I think that things are overcomplicated in your head; or at least biased by your personal background
Can we please stop with the implications that I'm not a C++ developer? I've been using C++ for something like 18+ years now. It doesn't really add to the conversation, all it does is make it easy to dismiss anything I say, and that isn't fair to me.
Of couse I could use shared ownership between user and sf::Sprite, but that would involve to manipulate sf::Texture instances through pointers and to allocate them on the heap. That would be a pretty bad design for C++; it would be ok for garbage collected languages.
That's disingenuous. At the end of the day, that texture is sitting on the vid card, and what you have is an OGL handle referencing it. You could just as easily have passed that handle around via copy constructors and treated the Texture class as a glorified strong reference that indicated to the OGL driver it should be destroyed when there were no more references.
Thinking about it, is that why you keep implying my background is GC'd languages? I don't believe that usage pattern would be foreign to any C++ developer with even a little bit of experience, or I should say I hope not. These types of mechanisms are why I'm able to tell people that if they're manually managing memory in modern day C++, they're either working really close to the hardware, or they're not using C++ optimally.
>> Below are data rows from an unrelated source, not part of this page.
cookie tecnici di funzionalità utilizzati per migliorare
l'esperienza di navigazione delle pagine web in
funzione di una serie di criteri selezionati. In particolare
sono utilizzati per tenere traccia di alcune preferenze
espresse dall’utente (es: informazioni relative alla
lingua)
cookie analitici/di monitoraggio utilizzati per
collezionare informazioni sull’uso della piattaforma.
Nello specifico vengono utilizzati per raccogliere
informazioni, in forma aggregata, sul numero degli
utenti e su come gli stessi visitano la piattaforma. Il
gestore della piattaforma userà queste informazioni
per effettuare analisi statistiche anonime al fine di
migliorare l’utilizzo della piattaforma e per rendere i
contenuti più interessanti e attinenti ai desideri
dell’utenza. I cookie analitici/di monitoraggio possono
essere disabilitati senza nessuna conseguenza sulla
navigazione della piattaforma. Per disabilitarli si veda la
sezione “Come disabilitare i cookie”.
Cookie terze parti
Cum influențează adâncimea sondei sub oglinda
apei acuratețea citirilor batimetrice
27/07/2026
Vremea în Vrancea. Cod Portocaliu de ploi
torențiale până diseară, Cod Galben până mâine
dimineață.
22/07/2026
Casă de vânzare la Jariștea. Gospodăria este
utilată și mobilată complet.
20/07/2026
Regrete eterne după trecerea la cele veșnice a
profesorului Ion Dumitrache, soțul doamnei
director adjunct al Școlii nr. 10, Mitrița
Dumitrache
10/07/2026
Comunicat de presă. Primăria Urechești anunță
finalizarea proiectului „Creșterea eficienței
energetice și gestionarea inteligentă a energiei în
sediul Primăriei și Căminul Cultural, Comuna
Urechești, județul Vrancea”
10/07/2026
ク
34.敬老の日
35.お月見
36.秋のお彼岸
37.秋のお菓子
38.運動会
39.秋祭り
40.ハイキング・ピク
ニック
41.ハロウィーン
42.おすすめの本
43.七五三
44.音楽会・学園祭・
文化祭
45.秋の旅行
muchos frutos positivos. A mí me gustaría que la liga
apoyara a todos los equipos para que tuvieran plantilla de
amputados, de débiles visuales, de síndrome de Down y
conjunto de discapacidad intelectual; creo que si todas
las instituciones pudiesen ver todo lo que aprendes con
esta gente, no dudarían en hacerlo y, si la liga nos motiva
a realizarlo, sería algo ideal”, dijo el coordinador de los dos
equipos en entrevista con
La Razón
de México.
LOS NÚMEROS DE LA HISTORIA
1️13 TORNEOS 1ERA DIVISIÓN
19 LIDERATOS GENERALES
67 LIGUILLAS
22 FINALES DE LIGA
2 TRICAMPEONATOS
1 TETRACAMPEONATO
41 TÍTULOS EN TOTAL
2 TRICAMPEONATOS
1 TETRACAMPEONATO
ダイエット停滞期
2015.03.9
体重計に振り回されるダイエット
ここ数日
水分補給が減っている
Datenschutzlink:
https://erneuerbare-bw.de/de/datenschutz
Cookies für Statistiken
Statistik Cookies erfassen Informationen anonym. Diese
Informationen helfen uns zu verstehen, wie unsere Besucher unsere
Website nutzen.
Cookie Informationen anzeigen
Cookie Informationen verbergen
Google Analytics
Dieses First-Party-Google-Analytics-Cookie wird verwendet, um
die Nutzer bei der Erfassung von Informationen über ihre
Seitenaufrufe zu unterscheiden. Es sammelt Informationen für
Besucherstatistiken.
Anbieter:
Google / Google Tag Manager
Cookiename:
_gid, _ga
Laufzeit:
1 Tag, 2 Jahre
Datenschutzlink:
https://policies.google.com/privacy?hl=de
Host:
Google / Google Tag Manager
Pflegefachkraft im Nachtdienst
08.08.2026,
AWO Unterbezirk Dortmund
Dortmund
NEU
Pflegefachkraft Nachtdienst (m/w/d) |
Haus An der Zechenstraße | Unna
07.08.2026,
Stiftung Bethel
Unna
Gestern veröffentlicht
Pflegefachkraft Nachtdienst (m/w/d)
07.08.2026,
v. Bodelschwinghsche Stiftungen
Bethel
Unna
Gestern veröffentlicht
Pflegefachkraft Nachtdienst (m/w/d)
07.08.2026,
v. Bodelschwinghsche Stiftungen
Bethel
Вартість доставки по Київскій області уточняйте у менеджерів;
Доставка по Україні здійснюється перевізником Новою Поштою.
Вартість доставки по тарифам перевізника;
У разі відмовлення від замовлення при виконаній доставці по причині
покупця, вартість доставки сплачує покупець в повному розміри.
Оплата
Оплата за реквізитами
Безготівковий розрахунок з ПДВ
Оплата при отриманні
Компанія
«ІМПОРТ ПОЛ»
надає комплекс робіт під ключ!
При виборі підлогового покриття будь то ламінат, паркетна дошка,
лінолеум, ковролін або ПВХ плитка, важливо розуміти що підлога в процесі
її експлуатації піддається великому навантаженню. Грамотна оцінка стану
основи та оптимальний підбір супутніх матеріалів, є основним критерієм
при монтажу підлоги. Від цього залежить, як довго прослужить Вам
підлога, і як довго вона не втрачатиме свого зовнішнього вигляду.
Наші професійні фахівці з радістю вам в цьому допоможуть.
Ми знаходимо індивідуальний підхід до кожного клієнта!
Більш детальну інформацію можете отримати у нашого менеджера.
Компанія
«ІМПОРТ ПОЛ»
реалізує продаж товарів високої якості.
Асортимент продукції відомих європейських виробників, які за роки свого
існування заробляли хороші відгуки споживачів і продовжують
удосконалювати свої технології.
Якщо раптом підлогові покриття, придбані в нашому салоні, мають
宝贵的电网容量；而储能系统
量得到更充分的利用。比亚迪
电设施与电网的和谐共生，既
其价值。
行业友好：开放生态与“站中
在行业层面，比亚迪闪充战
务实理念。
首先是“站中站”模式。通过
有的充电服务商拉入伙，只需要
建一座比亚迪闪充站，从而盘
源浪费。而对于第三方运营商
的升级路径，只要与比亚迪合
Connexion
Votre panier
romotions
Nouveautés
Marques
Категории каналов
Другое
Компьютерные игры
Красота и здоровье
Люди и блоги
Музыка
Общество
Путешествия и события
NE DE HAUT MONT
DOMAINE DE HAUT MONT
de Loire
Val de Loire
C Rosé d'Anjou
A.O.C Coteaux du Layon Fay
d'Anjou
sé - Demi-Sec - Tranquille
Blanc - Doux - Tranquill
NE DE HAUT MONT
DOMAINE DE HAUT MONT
But I find myself managing the textures much like I would a raw pointer. In C++.
And I want to be clear, I'm not saying you should have done it this way. Pros and cons to everything, the approaches I'm referring to have downsides as well. Slightly larger memory consumption depending on how they're implemented, possible issues in multi-threaded environments, possible performance implications due to the larger size of the objects, and so on.
But your approach has definite downsides too. expensive copy, manually having to track the lifetime of the texture objects or risk running into a 'dangling pointer'-esque issue, possible multi-threaded issues, and so on.
But I think citing RAII is misguided.
Ultimately it's a question of value semantics vs reference semantics. I would have expected reference semantics to the underlying texture, but I got value semantics, and it caught me off guard.
But whether you agree with me or not, I see no reason why you couldn't add a small blurb about that onto your code documentation to make it more explicit. From epxloiter's own mouth in the other thread I linked to, this is a common misconception for people new to SFML.